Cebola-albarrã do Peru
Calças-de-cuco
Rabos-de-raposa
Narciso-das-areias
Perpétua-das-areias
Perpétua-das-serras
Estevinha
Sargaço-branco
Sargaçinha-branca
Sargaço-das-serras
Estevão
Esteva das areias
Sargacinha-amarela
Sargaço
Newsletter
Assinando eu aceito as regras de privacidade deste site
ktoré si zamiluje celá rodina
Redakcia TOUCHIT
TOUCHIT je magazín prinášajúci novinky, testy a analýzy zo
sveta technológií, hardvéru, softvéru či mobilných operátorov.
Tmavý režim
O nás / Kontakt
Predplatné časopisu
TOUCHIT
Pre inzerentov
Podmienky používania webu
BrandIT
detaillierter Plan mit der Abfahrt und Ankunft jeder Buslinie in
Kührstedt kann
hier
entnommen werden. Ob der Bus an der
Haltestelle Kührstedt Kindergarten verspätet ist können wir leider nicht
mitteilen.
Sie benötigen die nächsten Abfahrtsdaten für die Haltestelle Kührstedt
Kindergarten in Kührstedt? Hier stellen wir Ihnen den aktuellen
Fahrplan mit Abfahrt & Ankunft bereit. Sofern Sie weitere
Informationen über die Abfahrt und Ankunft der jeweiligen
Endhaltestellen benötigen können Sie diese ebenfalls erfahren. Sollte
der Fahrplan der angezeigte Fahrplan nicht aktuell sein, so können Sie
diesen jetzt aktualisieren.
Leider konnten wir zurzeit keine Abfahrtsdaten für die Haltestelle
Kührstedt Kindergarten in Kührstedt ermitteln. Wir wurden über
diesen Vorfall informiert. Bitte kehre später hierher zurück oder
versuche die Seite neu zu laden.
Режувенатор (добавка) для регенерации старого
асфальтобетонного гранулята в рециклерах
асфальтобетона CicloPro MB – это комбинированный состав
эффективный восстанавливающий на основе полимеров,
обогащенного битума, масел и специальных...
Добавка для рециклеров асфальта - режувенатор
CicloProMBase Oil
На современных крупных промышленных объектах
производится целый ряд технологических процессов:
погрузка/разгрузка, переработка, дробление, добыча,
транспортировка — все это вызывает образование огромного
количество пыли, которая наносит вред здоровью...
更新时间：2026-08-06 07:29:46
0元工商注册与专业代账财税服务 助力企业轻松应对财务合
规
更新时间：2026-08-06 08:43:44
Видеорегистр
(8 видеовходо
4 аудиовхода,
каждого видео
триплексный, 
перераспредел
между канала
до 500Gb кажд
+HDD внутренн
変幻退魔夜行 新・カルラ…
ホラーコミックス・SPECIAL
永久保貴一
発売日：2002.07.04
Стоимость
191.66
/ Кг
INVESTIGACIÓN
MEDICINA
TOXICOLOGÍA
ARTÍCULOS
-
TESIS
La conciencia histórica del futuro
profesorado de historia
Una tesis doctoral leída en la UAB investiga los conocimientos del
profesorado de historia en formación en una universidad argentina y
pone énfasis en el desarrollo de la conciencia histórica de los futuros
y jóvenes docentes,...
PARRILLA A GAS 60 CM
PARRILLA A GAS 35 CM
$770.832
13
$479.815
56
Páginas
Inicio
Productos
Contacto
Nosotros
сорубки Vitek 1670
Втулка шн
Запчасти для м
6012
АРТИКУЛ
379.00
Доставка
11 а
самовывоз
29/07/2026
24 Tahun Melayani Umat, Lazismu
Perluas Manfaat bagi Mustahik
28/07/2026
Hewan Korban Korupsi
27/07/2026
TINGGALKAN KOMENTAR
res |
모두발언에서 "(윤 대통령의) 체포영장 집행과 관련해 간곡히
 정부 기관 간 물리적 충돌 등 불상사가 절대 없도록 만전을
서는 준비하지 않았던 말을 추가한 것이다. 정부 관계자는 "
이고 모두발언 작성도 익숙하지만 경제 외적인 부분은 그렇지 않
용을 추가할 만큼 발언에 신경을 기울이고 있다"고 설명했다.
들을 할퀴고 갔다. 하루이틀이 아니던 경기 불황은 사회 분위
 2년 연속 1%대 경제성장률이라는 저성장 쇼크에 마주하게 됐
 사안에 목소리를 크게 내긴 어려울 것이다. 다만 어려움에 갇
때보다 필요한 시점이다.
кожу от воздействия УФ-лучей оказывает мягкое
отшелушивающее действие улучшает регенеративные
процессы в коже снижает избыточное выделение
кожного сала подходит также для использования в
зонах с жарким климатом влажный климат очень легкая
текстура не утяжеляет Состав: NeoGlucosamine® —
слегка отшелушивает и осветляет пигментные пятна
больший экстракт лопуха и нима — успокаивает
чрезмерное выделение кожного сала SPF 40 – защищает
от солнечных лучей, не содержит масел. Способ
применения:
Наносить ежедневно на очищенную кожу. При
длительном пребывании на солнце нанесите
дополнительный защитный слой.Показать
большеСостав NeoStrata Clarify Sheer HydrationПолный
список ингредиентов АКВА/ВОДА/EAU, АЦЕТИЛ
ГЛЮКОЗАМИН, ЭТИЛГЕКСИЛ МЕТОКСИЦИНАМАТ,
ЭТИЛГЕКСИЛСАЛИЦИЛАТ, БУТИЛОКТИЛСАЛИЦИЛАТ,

[Directions for this task] Convert the data, from its first line through the line containing "entnommen werden. Ob der Bus an der" (that line included), into a JSON list of strings with one string per line and blank lines left out.

[Solution to this exercise]
[
  "Cebola-albarrã do Peru",
  "Calças-de-cuco",
  "Rabos-de-raposa",
  "Narciso-das-areias",
  "Perpétua-das-areias",
  "Perpétua-das-serras",
  "Estevinha",
  "Sargaço-branco",
  "Sargaçinha-branca",
  "Sargaço-das-serras",
  "Estevão",
  "Esteva das areias",
  "Sargacinha-amarela",
  "Sargaço",
  "Newsletter",
  "Assinando eu aceito as regras de privacidade deste site",
  "ktoré si zamiluje celá rodina",
  "Redakcia TOUCHIT",
  "TOUCHIT je magazín prinášajúci novinky, testy a analýzy zo",
  "sveta technológií, hardvéru, softvéru či mobilných operátorov.",
  "Tmavý režim",
  "O nás / Kontakt",
  "Predplatné časopisu",
  "TOUCHIT",
  "Pre inzerentov",
  "Podmienky používania webu",
  "BrandIT",
  "detaillierter Plan mit der Abfahrt und Ankunft jeder Buslinie in",
  "Kührstedt kann",
  "hier",
  "entnommen werden. Ob der Bus an der"
]